* _DATASET CONTENT_
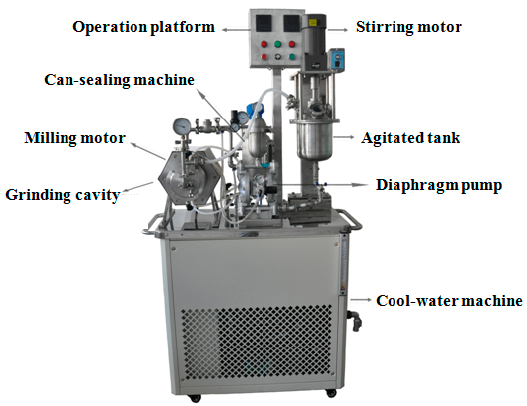
Figure 1. Image of the nano sand-mill.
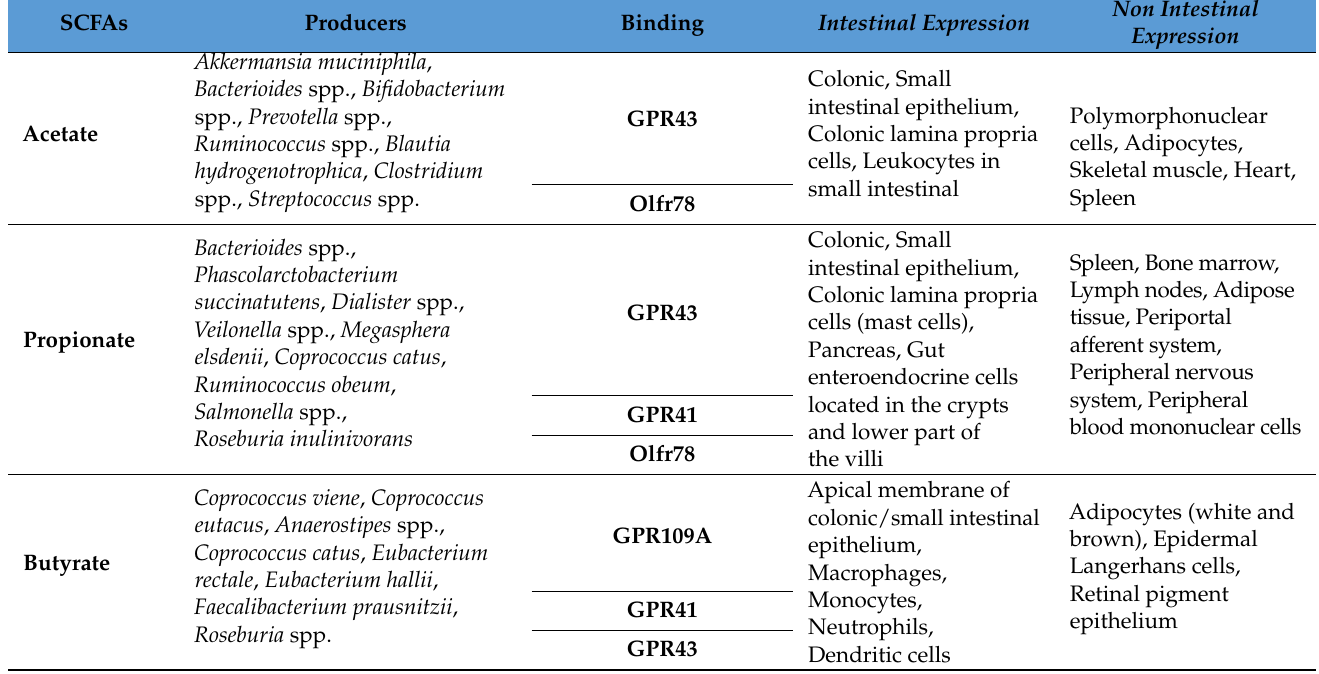
Table 1. Acetate, propionate, and butyrate are formed in the human colon in an estimated ratio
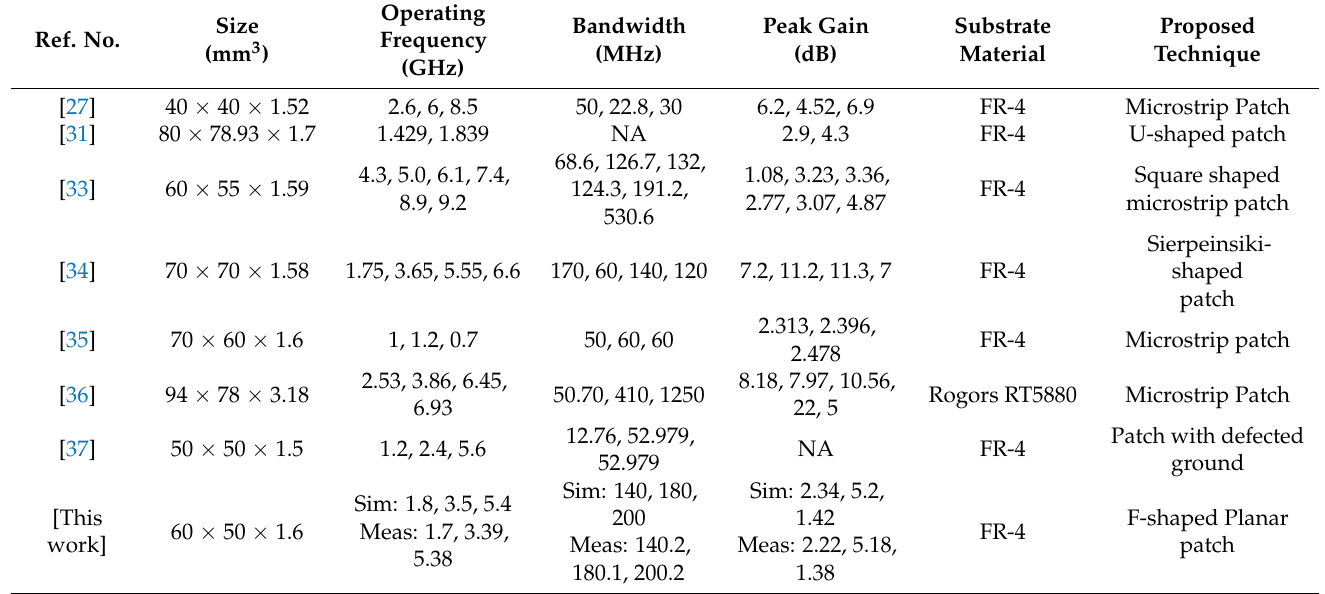
Table 3. Comparison of the proposed antenna to other multiband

* _TASK TO COMPLETE_
Without changing a single word, set down all of the material again and leave out its pictures.

* _THE ANSWER_
Figure 1. Image of the nano sand-mill.
Table 1. Acetate, propionate, and butyrate are formed in the human colon in an estimated ratio
Table 3. Comparison of the proposed antenna to other multiband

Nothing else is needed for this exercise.